ERC Starting Grant for three AS researchers
Five TU Delft researchers have been selected to receive an ERC Starting Grant. Three of these researchers work at the Faculty of Applied Sciences, the other two are affiliated with QuTech. The grants (1,5 million euros for a five-year programme) are intended to support scientists who are in the early stages of their career and have already produced excellent supervised work.
The grantees working at Applied Sciences are Daan Brinks, Arjen Jakobi and David Vermaas. Read on for a description of their research projects.
Daan Brinks
Understanding the brain is one of the great scientific challenges of our time. This pursuit fundamentally depends on advances in physical sciences and engineering to provide novel tools and methods to perturb, record and interpret brain activity.
Information in the brain is encoded in changes in the voltage across the membrane of brain cells. Voltage imaging with genetically encoded voltage indicators (GEVIs) is a revolutionary method that allows faithful recording of the fast electrical dynamics of many genetically targeted cells in parallel. “These GEVIs are modified proteins that are able to convert changes in membrane potential into an optical signal that can then be detected using microscopes”, said Daan Brinks. “The technique provides an unprecedented means to record how patterns of change in this membrane voltage, called action potentials, manifest in subcellular compartments, cells, and networks across the brain, which is the only way to arrive at a fundamental understanding of brain functions like learning and memory, and of neurodegenerative diseases.”
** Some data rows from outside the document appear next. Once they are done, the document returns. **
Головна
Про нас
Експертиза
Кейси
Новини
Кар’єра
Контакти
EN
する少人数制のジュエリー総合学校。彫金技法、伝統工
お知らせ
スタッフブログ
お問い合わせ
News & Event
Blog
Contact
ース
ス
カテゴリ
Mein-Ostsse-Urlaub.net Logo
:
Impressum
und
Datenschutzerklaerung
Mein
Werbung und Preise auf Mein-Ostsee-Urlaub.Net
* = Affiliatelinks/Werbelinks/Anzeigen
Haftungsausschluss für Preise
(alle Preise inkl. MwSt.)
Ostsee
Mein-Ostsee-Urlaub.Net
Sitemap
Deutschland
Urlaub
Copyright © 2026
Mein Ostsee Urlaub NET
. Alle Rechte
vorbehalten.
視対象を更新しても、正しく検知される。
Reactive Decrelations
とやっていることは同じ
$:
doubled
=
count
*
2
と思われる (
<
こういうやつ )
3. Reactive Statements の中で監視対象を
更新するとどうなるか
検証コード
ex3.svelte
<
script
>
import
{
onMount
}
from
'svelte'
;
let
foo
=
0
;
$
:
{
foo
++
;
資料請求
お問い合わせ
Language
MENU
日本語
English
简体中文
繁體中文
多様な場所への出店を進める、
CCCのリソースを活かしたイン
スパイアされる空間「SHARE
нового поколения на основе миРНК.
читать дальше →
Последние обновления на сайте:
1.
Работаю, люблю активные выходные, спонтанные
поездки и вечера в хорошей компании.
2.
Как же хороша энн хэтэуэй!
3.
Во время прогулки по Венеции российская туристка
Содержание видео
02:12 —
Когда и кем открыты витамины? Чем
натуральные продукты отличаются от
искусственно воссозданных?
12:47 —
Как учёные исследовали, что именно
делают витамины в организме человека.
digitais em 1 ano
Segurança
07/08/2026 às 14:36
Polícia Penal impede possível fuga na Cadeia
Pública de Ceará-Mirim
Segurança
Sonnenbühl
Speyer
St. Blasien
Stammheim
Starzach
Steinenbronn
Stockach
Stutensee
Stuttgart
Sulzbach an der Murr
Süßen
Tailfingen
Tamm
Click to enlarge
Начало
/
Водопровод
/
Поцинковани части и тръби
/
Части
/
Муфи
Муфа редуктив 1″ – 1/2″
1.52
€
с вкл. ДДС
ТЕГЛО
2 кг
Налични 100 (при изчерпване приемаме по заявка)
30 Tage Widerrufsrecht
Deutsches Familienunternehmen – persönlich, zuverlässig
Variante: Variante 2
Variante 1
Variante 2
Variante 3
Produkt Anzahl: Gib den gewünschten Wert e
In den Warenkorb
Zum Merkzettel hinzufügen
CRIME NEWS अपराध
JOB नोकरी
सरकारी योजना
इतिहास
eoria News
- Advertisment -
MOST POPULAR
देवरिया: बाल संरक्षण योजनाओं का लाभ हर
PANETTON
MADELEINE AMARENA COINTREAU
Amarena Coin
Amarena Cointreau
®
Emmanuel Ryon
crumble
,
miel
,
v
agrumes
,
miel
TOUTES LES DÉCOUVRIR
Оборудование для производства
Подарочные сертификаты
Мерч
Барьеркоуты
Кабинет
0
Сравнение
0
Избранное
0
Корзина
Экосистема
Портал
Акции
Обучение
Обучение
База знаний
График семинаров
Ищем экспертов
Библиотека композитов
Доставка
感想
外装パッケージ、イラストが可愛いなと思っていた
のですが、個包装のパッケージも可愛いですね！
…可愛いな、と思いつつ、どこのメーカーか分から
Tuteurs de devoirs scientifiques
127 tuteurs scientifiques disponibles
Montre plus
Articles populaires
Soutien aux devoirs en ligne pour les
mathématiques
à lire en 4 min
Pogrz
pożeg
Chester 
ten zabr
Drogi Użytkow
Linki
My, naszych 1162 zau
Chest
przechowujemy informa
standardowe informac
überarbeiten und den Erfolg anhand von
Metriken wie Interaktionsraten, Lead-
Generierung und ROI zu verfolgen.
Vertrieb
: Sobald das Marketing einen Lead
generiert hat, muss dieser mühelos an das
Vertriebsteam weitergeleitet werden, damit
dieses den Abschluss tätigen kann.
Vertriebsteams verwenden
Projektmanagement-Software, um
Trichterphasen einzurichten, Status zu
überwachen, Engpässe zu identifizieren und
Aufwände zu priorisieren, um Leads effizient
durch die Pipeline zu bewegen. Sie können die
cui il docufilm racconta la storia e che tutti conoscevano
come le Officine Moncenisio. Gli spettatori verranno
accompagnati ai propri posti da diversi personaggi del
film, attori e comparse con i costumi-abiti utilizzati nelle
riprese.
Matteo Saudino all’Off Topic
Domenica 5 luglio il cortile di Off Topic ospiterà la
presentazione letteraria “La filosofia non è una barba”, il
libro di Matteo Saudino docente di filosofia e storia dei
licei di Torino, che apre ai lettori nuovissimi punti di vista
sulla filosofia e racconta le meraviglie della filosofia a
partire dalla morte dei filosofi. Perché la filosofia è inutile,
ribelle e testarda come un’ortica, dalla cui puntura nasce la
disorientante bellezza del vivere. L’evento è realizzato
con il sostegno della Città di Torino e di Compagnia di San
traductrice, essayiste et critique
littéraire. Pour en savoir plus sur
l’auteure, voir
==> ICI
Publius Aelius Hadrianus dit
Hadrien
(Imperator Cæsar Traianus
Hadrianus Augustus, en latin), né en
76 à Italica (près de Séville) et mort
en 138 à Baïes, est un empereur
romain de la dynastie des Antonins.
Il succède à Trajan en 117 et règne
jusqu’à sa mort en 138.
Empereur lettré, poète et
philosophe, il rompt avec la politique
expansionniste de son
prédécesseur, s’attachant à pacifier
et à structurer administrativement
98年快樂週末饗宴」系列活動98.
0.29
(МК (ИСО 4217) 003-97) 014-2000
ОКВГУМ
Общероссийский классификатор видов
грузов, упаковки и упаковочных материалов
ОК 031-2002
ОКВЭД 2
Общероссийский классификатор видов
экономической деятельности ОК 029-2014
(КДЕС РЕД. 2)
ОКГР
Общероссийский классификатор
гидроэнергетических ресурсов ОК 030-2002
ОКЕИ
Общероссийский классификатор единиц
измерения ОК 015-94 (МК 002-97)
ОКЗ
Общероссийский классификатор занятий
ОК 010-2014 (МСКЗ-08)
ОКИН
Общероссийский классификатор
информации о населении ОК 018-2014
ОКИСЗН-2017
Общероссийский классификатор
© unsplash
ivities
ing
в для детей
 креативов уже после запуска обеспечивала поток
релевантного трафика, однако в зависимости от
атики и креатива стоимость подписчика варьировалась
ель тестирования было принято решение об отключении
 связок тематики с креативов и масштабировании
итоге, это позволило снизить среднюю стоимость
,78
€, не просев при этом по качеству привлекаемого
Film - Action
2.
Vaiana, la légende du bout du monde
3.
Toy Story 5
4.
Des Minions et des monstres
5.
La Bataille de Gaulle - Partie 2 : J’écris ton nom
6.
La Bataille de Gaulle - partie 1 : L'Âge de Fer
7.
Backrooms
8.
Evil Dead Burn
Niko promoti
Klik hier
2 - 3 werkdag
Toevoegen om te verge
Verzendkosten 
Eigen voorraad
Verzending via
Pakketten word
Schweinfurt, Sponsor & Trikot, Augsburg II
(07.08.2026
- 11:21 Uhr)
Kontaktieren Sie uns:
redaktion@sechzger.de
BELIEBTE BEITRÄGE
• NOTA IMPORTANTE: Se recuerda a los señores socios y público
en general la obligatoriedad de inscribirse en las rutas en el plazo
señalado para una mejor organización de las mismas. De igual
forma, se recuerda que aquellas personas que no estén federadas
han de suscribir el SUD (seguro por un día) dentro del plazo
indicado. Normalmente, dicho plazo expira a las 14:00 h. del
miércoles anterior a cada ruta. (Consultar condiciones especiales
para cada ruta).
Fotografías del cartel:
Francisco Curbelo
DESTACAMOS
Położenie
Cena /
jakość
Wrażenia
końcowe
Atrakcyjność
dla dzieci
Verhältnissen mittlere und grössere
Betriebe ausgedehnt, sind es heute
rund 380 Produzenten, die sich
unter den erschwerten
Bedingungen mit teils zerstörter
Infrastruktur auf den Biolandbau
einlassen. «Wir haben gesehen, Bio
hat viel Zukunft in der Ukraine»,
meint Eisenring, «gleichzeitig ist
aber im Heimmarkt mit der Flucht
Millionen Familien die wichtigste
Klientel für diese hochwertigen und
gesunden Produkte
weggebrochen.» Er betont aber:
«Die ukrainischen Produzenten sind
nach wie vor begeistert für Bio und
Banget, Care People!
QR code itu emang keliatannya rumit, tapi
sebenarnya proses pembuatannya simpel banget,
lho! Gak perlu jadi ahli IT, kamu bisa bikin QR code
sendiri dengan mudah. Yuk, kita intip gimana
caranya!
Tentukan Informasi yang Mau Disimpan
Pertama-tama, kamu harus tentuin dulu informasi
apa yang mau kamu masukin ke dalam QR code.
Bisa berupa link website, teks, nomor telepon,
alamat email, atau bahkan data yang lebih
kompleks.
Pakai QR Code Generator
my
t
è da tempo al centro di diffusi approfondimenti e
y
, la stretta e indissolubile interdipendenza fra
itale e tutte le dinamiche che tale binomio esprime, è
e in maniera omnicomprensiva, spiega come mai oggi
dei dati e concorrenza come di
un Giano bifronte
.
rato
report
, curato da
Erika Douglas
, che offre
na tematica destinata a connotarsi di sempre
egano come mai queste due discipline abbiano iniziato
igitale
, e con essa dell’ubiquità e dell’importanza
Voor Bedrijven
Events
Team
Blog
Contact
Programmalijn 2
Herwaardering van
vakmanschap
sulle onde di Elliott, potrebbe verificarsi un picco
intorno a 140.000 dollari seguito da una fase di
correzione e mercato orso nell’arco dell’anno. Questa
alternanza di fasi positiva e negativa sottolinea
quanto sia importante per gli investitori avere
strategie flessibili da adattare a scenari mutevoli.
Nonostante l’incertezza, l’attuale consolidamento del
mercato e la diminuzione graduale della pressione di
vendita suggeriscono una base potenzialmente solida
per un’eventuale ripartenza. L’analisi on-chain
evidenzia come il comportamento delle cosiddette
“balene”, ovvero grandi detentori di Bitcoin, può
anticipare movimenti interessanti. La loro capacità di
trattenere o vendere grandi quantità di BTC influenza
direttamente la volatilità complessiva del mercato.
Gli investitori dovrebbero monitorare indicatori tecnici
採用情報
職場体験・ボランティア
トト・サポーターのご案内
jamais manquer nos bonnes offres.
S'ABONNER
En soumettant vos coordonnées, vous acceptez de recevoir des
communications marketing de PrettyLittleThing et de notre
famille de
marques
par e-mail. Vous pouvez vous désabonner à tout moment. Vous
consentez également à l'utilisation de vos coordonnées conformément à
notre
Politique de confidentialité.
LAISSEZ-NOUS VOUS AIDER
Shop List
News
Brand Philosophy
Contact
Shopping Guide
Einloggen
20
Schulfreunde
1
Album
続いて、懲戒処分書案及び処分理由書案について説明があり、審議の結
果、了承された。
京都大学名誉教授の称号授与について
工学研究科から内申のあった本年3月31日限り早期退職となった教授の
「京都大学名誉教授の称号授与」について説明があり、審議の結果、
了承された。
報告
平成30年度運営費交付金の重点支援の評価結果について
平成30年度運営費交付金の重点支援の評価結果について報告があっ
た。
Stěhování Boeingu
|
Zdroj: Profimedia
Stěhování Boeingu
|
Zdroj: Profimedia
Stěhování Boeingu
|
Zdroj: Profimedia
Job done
For this promise to be fulfilled, we need voltage imaging deep in the living brain of awake and behaving organisms. To achieve this, the Brinks lab will evolve a GEVI optimized for three-photon (3P) imaging, a technique that allows for noninvasive functional imaging by making visible cells that are located in the deeper tissues of the brain. Brinks: “We will do both a genetic optimization of GEVIs, as well as an in depth investigation of their photodynamics under high power, which is necessary for 3P-imaging.” The group will apply their new technology in an investigation of memory formation in the mouse cerebellum.
Arjen Jakobi
Our immune system is a formidable barrier for the many microbial pathogens that we encounter every day. A number of these pathogens have therefore evolved to avoid this barrier by invading our cells, and seeking shelter inside a structure called the phagosome. This phagosome is a compartment inside the cell, delimited from the cellular environment by a membrane that physically prevents the pathogen from being recognized and eliminated.
How do we cope with such pathogens that play hide-and-seek? We know that our cells produce so-called ‘effector molecules’ that recognize phagosomes and breach their membranes, so that the pathogens inside can be detected and eliminated. This requires large protein assemblies that dynamically change their shape and thereby physically distort the compartment’s membrane so that it ruptures. Understanding how this all works will provide important insight into a central and ancient mechanism of our immune system.
Arjen Jakobi will use electron microscopy to study this process by making it visible at the nanoscale. “The dilemma is that, at present, we can either make very detailed pictures of protein molecules in an artificially simplified environment, or obtain very blurry pictures of these molecules inside the complex environment of the cell”, said Jakobi. “For a thorough understanding we need both the detail and the complexity.” Jakobi will bridge these two worlds by developing new electron microscopy tools that will allow him to obtain sharp images of such dynamic processes in the full complexity of their natural cellular environment. His insights may help the design of new strategies enhancing our cell’s ability to fight off intracellular pathogens. The new microscopy tools will also aid him and other researchers in obtaining molecular images of many other fundamental cellular processes that are central to health and disease.
David Vermaas
In his ERC project, David Vermaas will introduce novel concepts to enforce a breakthrough in the operational speed of electrochemical conversions, such as electrolysis and water desalination. “This breakthrough is necessary to meet the growing demand for green energy carriers and clean water”, said Vermaas.
Electrochemical methods can utilize the increasing supply of solar and wind energy in a single-step process to synthesize fuels and clean water. However, despite recent developments in electrocatalysts and system design, none of the electrochemical methods has grown to a market-leading technology in the energy or water sector. This is due to a low degree of process intensification. “A higher electrical current density without sacrificing energy efficiency is needed, and can only be achieved via enhancing mass transport, addressing the dominant losses at high current density”, said Vermaas.
This ERC project will use a multiscale approach to address the mass transport limitations. The aim is to understand and enhance mass transport using novel concepts. The Vermaas group will, for instance, address diffusion limitations by studying suspension electrodes. The planned multiscale approach, with in-situ measurements of local flow and concentrations, will target the fundamental understanding and control of mass transport in electrochemistry.